Every field exposes a handful of switches:

  • Required — the field must be filled in to save a record.
  • Show in table — the field appears as a column in the list view.
  • Hide label — render the field without its label in the entry form.
  • Hidden — mask the value (shown as ****) until revealed; available for text, number, dropdown, email and phone.
  • Column width — the grid span described above.

Reference fields#

A Reference field links one form to another — a Sale referencing its Customer, for example. References are how relational data is modelled in OBIC.

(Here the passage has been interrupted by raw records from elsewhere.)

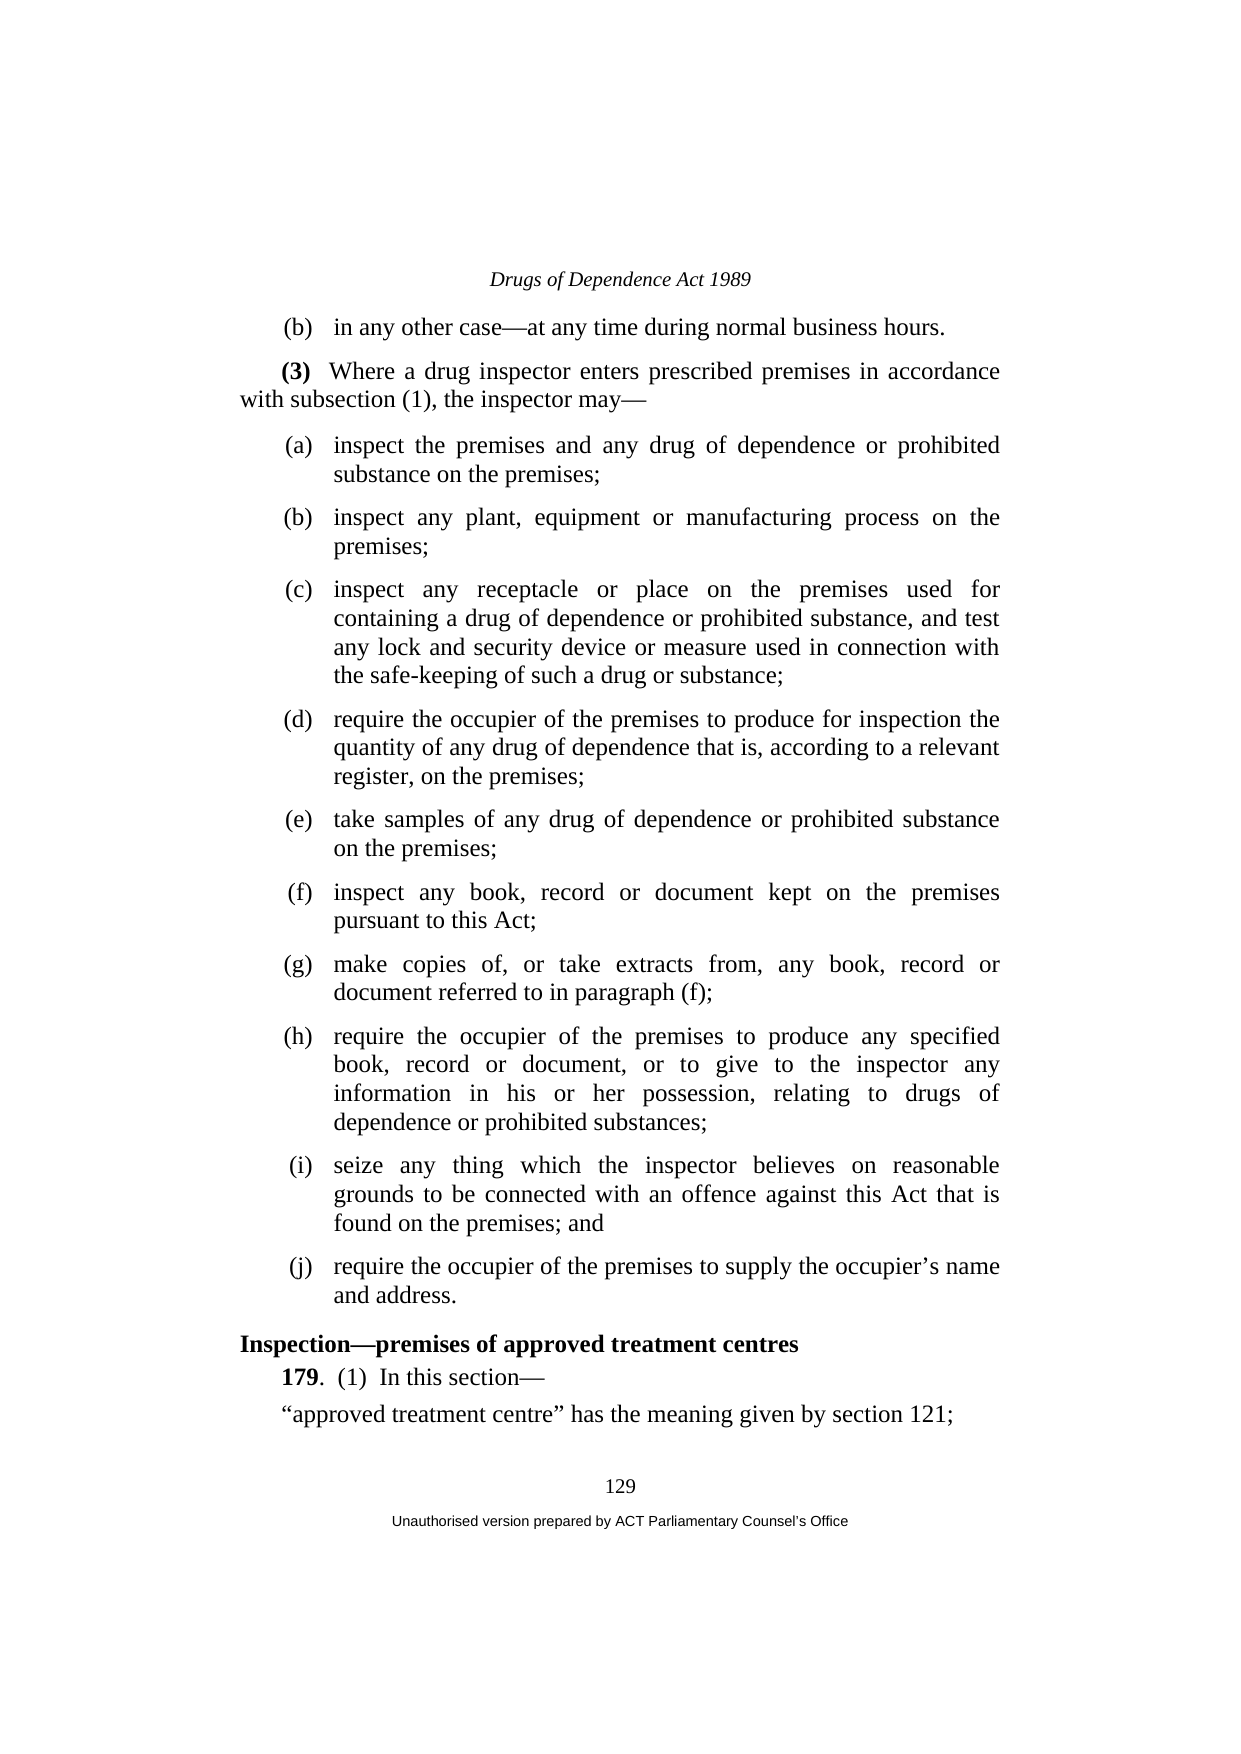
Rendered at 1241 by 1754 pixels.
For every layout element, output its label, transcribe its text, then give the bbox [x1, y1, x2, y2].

subtitle Inspection—premises of approved treatment centres [239, 1329, 1001, 1358]
text (i) seize any thing which the inspector believes on reasonable grounds to be connected with an offence against this Act that is found on the premises; and [239, 1150, 1001, 1237]
text (3) Where a drug inspector enters prescribed premises in accordance with subsection (1), the inspector may— [239, 356, 1001, 413]
text (j) require the occupier of the premises to supply the occupier’s name and address. [239, 1251, 1001, 1309]
text “approved treatment centre” has the meaning given by section 121; [281, 1399, 1001, 1428]
text 179. (1) In this section— [239, 1362, 1001, 1391]
text (a) inspect the premises and any drug of dependence or prohibited substance on the premises; [239, 430, 1001, 487]
text (c) inspect any receptacle or place on the premises used for containing a drug of dependence or prohibited substance, and test any lock and security device or measure used in connection with the safe-keeping of such a drug or substance; [239, 574, 1001, 689]
text (g) make copies of, or take extracts from, any book, record or document referred to in paragraph (f); [239, 949, 1001, 1006]
text (b) inspect any plant, equipment or manufacturing process on the premises; [239, 502, 1001, 559]
text (f) inspect any book, record or document kept on the premises pursuant to this Act; [239, 877, 1001, 934]
text (e) take samples of any drug of dependence or prohibited substance on the premises; [239, 804, 1001, 862]
text (b) in any other case—at any time during normal business hours. [239, 312, 1001, 341]
text (h) require the occupier of the premises to produce any specified book, record or document, or to give to the inspector any information in his or her possession, relating to drugs of dependence or prohibited substances; [239, 1021, 1001, 1136]
text (d) require the occupier of the premises to produce for inspection the quantity of any drug of dependence that is, according to a relevant register, on the premises; [239, 704, 1001, 790]
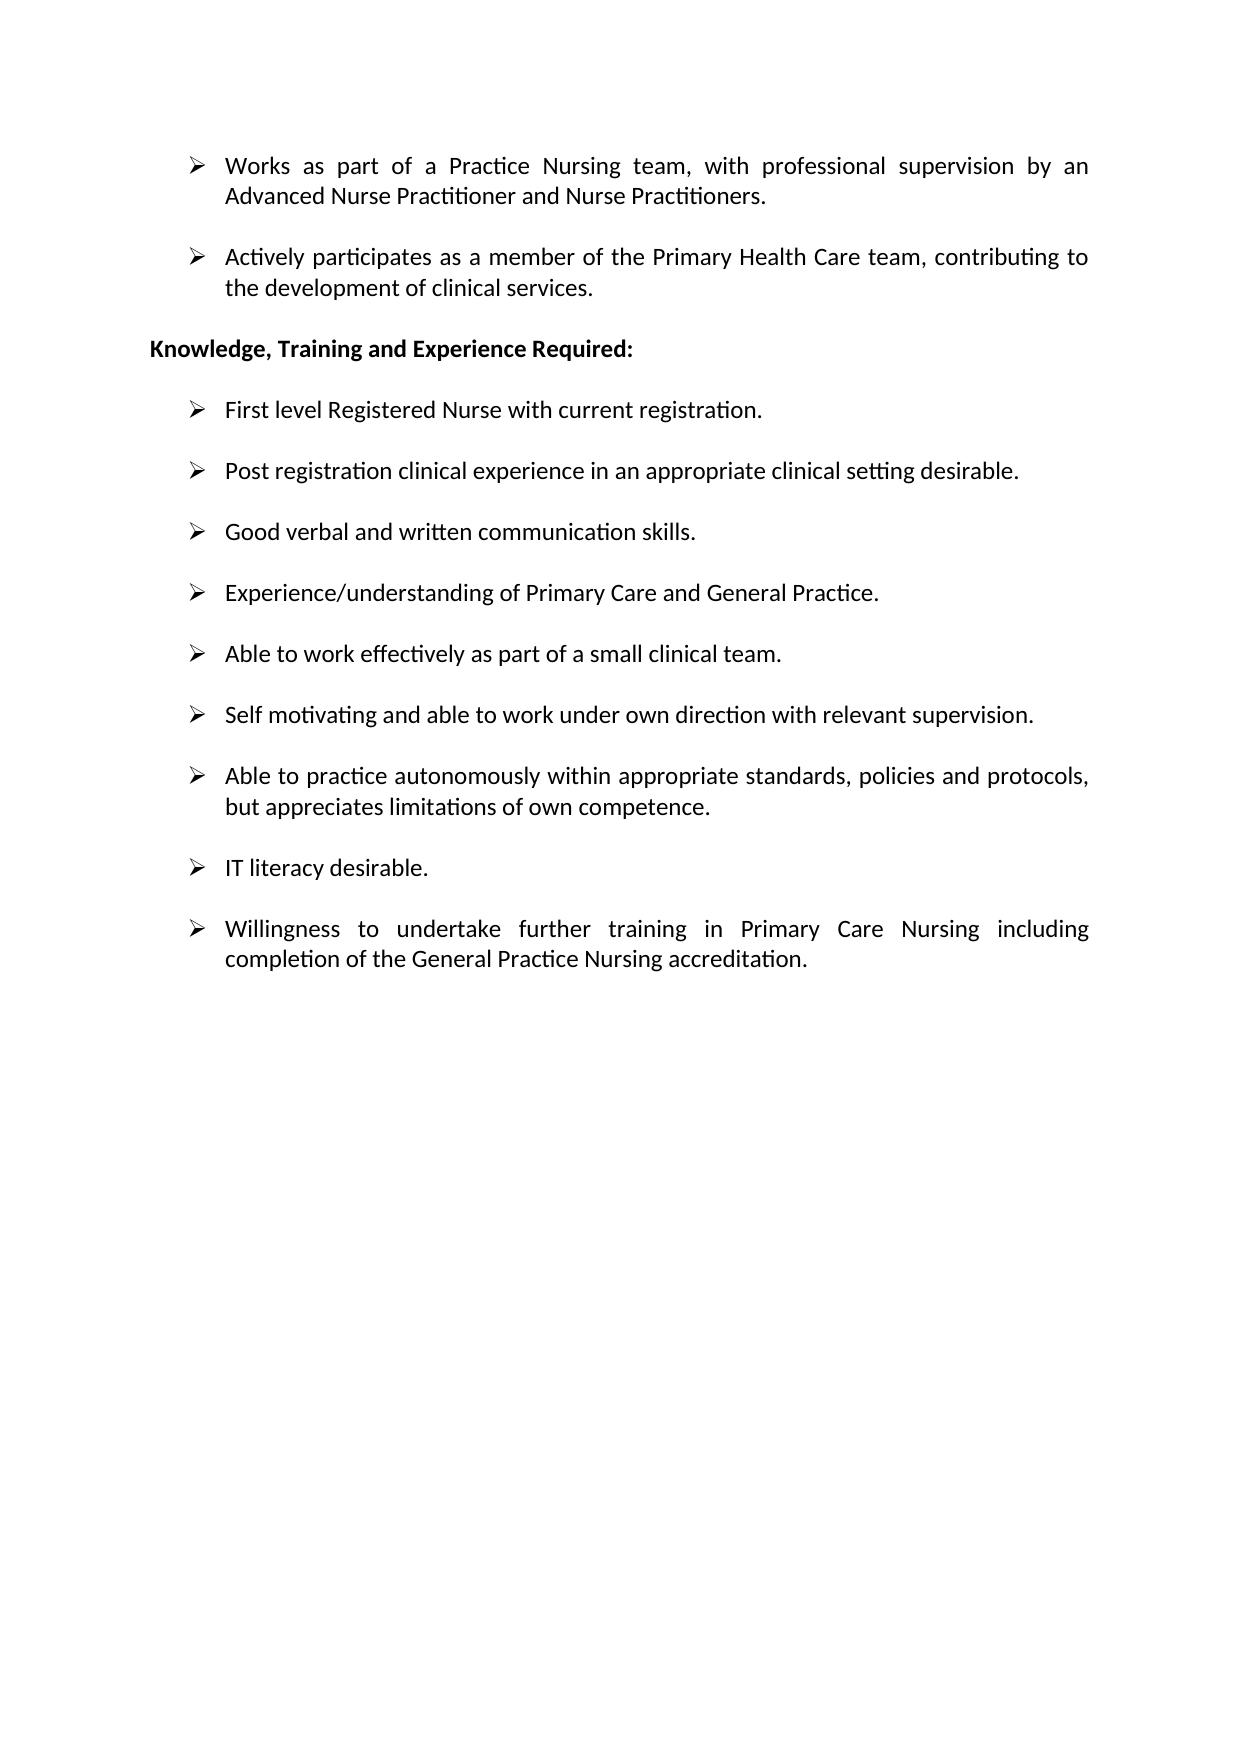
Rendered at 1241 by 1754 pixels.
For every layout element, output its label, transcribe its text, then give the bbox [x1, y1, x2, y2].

  • Display field — which field of the referenced record to show (e.g. company_name).
  • Multi-select — allow many references for a many-to-many relationship.
  • Inline layout — show several fields from the referenced record inline, each with its own column span, optionally with search and an add button.
  • Cascading filter — restrict the choices based on another reference field on the same form, so picking a Manufacturer narrows the Product list.

Uniqueness#

Two field types enforce uniqueness:

  • Unique (form) — the value must be unique within this form.
  • Unique (all) — the value must be unique across every form in the workspace.

Use these for identifiers like SKUs, order numbers or email addresses.

Conditional fields#

A field can carry a visibility gate — it stays hidden unless another field holds one of a set of values. This keeps long forms tidy by revealing sections only when they apply. Gates are part of OBIC's broader access model; see Access control for field- and option-level rules.